▶ TASK PROMPT: In the copy, include all of the listing exactly and none of its pictures.

──────── PROVIDED MATERIAL ────────

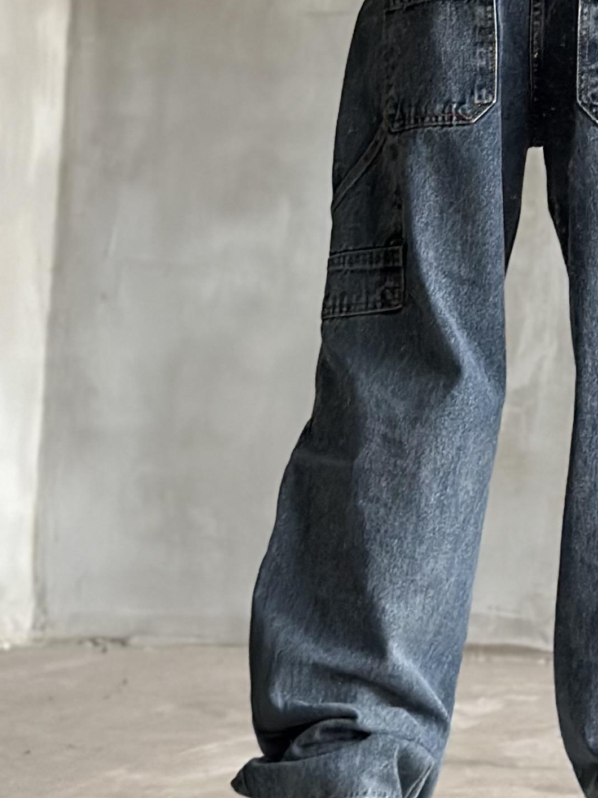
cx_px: 553
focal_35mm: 137
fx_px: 3155
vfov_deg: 14.0
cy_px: -142
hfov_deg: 10.8
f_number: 1.78
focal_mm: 6.86
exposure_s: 1/60
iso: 320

────────

▶ ANSWER SECTION:
cx_px: 553
focal_35mm: 137
fx_px: 3155
vfov_deg: 14.0
cy_px: -142
hfov_deg: 10.8
f_number: 1.78
focal_mm: 6.86
exposure_s: 1/60
iso: 320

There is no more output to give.